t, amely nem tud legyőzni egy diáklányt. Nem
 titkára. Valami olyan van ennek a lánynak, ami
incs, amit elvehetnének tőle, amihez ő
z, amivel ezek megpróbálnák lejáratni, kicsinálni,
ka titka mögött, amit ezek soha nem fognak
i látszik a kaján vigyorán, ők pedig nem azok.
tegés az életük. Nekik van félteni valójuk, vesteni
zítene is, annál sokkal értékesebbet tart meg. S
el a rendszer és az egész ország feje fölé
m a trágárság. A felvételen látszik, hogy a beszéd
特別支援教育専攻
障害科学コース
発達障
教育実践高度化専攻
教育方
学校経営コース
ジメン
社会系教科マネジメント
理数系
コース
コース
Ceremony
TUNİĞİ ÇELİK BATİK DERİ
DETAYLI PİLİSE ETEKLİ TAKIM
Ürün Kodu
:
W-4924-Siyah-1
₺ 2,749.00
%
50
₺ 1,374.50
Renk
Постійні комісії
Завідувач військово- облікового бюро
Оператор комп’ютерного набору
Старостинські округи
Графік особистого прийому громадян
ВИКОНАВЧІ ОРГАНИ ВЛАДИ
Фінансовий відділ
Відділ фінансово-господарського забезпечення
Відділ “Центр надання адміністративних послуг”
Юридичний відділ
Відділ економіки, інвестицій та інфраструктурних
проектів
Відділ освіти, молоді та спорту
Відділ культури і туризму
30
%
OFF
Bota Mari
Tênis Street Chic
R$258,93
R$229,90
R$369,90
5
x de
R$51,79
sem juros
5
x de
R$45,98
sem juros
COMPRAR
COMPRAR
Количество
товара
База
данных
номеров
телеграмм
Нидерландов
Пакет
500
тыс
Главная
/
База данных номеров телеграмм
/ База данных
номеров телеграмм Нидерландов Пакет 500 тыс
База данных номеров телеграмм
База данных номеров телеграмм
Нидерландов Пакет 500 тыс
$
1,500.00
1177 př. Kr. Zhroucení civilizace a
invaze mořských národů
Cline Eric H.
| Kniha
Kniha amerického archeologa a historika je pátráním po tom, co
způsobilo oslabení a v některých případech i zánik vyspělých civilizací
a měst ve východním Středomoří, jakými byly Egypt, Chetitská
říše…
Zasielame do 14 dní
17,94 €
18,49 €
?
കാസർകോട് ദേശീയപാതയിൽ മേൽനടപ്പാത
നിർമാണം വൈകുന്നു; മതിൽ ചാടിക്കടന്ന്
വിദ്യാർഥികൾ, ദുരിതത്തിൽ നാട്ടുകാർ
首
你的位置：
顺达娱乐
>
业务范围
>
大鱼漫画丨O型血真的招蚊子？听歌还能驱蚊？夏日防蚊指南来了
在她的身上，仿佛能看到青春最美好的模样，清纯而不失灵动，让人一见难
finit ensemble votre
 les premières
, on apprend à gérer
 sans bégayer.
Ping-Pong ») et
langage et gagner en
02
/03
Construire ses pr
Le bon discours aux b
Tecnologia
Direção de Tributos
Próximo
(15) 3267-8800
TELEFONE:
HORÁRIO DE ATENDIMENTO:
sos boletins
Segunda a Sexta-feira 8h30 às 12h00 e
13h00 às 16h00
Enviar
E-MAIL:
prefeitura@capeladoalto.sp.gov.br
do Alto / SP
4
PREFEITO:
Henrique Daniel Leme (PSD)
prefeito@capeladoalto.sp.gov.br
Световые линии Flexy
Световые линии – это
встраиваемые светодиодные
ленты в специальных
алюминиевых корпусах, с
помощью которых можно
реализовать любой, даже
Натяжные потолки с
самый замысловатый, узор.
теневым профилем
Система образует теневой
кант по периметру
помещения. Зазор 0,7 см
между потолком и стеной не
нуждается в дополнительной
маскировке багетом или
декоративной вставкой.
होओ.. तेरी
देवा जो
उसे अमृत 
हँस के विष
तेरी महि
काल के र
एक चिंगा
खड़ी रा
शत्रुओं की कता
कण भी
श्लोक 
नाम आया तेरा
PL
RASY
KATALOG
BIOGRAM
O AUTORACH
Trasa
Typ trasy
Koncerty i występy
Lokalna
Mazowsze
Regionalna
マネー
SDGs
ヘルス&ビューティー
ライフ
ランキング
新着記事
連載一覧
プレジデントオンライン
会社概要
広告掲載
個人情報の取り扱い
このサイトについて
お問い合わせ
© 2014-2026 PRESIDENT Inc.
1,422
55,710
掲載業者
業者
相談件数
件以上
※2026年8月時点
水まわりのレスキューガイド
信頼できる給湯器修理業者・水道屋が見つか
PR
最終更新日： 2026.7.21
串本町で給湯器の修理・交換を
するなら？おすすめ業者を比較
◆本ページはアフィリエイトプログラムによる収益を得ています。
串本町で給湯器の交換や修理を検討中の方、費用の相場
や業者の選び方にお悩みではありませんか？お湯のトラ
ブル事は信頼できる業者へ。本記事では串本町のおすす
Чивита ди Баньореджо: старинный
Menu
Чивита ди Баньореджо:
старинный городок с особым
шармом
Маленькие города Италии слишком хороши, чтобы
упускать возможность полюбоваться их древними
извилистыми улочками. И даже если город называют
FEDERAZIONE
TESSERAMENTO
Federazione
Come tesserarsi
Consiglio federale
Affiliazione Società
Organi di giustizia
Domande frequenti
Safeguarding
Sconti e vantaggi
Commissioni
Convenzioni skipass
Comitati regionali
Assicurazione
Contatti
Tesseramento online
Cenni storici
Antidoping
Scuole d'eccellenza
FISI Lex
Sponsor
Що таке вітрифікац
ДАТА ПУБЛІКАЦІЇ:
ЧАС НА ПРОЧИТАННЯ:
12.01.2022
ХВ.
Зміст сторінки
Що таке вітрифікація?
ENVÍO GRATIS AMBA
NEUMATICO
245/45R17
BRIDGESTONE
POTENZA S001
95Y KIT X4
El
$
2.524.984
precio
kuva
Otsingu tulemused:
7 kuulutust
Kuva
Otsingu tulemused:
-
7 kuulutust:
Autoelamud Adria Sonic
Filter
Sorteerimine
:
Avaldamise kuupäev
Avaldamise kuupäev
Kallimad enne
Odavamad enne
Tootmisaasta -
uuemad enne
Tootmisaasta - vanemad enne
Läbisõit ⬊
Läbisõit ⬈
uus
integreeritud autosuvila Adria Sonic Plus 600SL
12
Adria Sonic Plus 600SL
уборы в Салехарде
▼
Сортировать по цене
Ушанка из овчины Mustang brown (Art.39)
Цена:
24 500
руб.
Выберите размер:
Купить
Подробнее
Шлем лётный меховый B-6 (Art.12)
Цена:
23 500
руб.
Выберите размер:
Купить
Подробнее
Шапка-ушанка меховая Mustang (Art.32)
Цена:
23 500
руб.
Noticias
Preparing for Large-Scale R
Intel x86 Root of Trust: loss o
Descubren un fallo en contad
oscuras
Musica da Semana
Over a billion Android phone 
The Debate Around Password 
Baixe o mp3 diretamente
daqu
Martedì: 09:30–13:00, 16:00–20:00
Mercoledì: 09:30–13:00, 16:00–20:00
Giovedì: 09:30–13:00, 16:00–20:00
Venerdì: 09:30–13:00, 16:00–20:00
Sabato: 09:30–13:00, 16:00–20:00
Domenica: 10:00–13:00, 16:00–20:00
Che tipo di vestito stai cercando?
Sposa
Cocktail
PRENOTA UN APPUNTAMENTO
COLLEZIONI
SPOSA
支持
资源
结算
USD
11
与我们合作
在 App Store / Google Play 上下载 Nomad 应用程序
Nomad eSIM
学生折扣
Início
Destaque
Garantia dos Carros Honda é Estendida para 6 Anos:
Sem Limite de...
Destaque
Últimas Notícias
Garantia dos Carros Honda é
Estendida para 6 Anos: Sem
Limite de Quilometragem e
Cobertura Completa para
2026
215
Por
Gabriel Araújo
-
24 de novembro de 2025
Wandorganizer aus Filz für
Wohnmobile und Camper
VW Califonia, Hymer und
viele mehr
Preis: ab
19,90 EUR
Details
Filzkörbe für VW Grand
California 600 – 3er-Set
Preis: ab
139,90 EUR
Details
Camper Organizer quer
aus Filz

Task brief:
Every line from the first entry to the line containing "Фінансовий відділ" should be transcribed exactly, and nothing beyond it.

Response to this task:
t, amely nem tud legyőzni egy diáklányt. Nem
 titkára. Valami olyan van ennek a lánynak, ami
incs, amit elvehetnének tőle, amihez ő
z, amivel ezek megpróbálnák lejáratni, kicsinálni,
ka titka mögött, amit ezek soha nem fognak
i látszik a kaján vigyorán, ők pedig nem azok.
tegés az életük. Nekik van félteni valójuk, vesteni
zítene is, annál sokkal értékesebbet tart meg. S
el a rendszer és az egész ország feje fölé
m a trágárság. A felvételen látszik, hogy a beszéd
特別支援教育専攻
障害科学コース
発達障
教育実践高度化専攻
教育方
学校経営コース
ジメン
社会系教科マネジメント
理数系
コース
コース
Ceremony
TUNİĞİ ÇELİK BATİK DERİ
DETAYLI PİLİSE ETEKLİ TAKIM
Ürün Kodu
:
W-4924-Siyah-1
₺ 2,749.00
%
50
₺ 1,374.50
Renk
Постійні комісії
Завідувач військово- облікового бюро
Оператор комп’ютерного набору
Старостинські округи
Графік особистого прийому громадян
ВИКОНАВЧІ ОРГАНИ ВЛАДИ
Фінансовий відділ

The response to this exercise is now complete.